* DOCUMENT EXTRACT:
Segment Open
Etiological evaluation was performed. Abdominal tomography revealed bilateral calcifications of both adrenal glands (Figure 2). These findings suggested an infectious process of granulomatous nature, with the first hypothesis of paracoccidioidomycosis. A negative serology for blastomycosis and a normal bronchoalveolar lavage rule out the fungal infection. Tuberculosis was also ruled out. During treatment with intravenous hydrocortisone the patient improved significantly with regard to the psychotic and confusional symptoms at the third day. Patient remained calm, cooperative, and oriented in time and space, without depressive symptoms or psychosis. Patient was discharged with prednisone daily after twenty-three days of hospital care to a followup at the endocrinology department outpatient care.

3. Discussion

This case report illustrates an atypical clinical presentation of adrenal insufficiency, formally known as Addison’s disease. The severe psychotic symptomatology that was resistant to antipsychotic drugs ceased after three days of hydrocortisone treatment. This is a rare case in which a psychiatric disorder was the main manifestation of long-term adrenal insufficiency. Additionally, our patient did not present with a severe clinical manifestation and cardinal signs of this metabolic disorder, such as an Addisonian crisis. Psychiatric manifestations of Addison’s disease were first reported by Klipel in 1899 defined as “Addisonian encephalopathy” [5]. A few case series () were published during the 1940s and 1950s revealing a high association (i.e., 64–85%) between psychiatric disorders and Addison’s disease 6–8. However, nowadays this association receives little attention.
Segment Closed
* EXTRACTED ENTRIES:
Segment Open
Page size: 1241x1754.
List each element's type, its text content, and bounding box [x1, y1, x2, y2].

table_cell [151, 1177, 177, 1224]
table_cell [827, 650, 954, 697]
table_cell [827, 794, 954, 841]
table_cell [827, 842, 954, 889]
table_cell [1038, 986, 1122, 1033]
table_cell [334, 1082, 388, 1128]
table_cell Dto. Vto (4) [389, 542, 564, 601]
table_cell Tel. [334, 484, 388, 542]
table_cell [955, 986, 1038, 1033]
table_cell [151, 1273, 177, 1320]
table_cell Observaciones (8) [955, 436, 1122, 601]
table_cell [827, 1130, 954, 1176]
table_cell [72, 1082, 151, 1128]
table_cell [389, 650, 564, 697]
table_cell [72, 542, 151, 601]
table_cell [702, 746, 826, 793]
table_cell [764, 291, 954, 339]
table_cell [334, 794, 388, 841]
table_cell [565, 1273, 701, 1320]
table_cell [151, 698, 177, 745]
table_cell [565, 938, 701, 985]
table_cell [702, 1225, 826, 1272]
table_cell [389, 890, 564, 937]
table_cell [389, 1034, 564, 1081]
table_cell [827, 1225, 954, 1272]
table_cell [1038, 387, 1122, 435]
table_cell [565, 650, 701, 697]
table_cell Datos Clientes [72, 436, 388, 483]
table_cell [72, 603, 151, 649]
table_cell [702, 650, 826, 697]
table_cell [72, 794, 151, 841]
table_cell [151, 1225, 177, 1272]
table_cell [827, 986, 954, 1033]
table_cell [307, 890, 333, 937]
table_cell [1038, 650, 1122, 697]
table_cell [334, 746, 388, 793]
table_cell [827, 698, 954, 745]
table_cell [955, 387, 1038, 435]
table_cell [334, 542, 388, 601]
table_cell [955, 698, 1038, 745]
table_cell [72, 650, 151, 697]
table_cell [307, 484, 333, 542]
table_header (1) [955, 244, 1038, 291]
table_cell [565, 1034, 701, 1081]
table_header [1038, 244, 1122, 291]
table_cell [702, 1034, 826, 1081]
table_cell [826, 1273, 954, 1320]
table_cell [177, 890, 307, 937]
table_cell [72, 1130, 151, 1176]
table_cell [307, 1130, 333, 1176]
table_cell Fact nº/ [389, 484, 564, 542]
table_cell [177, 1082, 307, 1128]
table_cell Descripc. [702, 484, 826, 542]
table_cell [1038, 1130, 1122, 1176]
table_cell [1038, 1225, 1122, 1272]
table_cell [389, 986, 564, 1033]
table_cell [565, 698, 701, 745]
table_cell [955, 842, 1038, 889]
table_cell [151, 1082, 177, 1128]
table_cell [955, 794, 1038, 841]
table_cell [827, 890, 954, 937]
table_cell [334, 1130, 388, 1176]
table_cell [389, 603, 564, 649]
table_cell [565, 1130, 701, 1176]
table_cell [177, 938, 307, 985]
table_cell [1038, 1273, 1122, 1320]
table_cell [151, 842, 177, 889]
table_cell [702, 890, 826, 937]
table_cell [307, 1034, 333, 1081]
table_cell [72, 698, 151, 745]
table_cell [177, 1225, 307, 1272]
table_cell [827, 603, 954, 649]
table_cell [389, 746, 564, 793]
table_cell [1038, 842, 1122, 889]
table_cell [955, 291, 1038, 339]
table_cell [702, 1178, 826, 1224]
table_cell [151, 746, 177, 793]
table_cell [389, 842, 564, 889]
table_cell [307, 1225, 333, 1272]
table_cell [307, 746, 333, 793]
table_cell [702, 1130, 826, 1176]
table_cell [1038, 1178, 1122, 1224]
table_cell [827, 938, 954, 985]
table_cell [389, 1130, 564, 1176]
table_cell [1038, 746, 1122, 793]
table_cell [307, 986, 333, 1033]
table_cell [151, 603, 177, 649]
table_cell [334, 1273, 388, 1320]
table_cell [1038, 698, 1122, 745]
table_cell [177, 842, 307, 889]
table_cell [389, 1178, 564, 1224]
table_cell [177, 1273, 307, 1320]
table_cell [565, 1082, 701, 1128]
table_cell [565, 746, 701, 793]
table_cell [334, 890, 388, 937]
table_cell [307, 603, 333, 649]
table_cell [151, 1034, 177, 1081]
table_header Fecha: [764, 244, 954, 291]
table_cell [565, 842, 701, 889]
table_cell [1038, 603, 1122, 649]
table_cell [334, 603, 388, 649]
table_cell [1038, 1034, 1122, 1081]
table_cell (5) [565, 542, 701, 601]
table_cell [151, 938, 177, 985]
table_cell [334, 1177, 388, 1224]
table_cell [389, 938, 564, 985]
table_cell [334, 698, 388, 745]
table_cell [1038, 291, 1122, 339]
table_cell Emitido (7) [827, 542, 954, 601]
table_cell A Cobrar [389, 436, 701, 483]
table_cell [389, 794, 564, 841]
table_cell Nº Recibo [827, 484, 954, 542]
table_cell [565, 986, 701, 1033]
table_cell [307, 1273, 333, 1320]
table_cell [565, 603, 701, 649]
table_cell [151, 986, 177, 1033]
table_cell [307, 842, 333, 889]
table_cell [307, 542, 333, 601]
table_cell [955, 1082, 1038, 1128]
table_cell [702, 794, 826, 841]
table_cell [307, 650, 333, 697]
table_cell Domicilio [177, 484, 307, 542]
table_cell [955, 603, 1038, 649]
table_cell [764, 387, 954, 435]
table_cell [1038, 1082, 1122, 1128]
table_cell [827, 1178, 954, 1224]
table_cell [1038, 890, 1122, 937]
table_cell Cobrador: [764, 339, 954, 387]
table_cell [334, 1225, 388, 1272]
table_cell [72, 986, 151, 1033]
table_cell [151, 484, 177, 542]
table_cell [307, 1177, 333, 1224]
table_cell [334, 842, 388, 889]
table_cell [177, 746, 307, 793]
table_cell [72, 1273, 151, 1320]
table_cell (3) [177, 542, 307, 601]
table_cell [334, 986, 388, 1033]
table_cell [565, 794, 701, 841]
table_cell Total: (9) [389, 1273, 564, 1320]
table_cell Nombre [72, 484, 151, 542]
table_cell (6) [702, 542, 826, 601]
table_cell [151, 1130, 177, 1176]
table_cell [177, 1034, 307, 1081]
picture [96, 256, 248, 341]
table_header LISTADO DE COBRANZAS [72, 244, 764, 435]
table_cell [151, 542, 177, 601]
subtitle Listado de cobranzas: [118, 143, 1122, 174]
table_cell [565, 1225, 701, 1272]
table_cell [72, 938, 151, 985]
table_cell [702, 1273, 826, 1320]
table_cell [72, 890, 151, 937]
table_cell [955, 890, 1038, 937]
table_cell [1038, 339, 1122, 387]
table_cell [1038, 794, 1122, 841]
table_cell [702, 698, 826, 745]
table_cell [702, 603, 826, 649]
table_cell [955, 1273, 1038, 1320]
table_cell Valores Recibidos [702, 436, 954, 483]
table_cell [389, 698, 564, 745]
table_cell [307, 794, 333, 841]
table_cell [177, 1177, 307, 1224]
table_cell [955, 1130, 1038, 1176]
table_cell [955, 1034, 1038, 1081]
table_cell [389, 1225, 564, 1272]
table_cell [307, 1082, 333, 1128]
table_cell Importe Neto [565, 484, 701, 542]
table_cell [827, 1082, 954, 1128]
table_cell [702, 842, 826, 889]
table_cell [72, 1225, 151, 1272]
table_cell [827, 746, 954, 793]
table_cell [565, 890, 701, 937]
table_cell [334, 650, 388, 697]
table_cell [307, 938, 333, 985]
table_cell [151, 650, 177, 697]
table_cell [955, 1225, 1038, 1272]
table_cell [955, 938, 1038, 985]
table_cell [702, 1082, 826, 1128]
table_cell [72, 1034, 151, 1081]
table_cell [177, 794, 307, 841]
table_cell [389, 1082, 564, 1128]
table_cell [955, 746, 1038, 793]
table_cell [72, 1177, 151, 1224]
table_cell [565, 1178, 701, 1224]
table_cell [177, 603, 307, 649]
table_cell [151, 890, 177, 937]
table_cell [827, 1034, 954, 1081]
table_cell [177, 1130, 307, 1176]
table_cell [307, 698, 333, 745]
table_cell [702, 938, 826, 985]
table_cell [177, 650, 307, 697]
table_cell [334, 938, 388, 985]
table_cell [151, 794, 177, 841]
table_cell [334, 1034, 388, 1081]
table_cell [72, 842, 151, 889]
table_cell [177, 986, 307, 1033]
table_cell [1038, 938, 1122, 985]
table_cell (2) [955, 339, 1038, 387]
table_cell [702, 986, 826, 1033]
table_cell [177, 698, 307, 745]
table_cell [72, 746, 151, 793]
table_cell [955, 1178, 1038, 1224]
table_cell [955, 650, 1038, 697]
Segment Closed
* ACTIVITY LIST:
**1)** Name every test or examination that the adrenal insufficiency case report says was used in the etiological evaluation.
**2)** Please reproduce the adrenal insufficiency case report, everything from "3. Discussion" down to "receives little attention.".

* RESULTS:
**1)**
- Abdominal tomography
- Serology for blastomycosis
- Bronchoalveolar lavage

**2)**
3. Discussion

This case report illustrates an atypical clinical presentation of adrenal insufficiency, formally known as Addison’s disease. The severe psychotic symptomatology that was resistant to antipsychotic drugs ceased after three days of hydrocortisone treatment. This is a rare case in which a psychiatric disorder was the main manifestation of long-term adrenal insufficiency. Additionally, our patient did not present with a severe clinical manifestation and cardinal signs of this metabolic disorder, such as an Addisonian crisis. Psychiatric manifestations of Addison’s disease were first reported by Klipel in 1899 defined as “Addisonian encephalopathy” [5]. A few case series () were published during the 1940s and 1950s revealing a high association (i.e., 64–85%) between psychiatric disorders and Addison’s disease 6–8. However, nowadays this association receives little attention.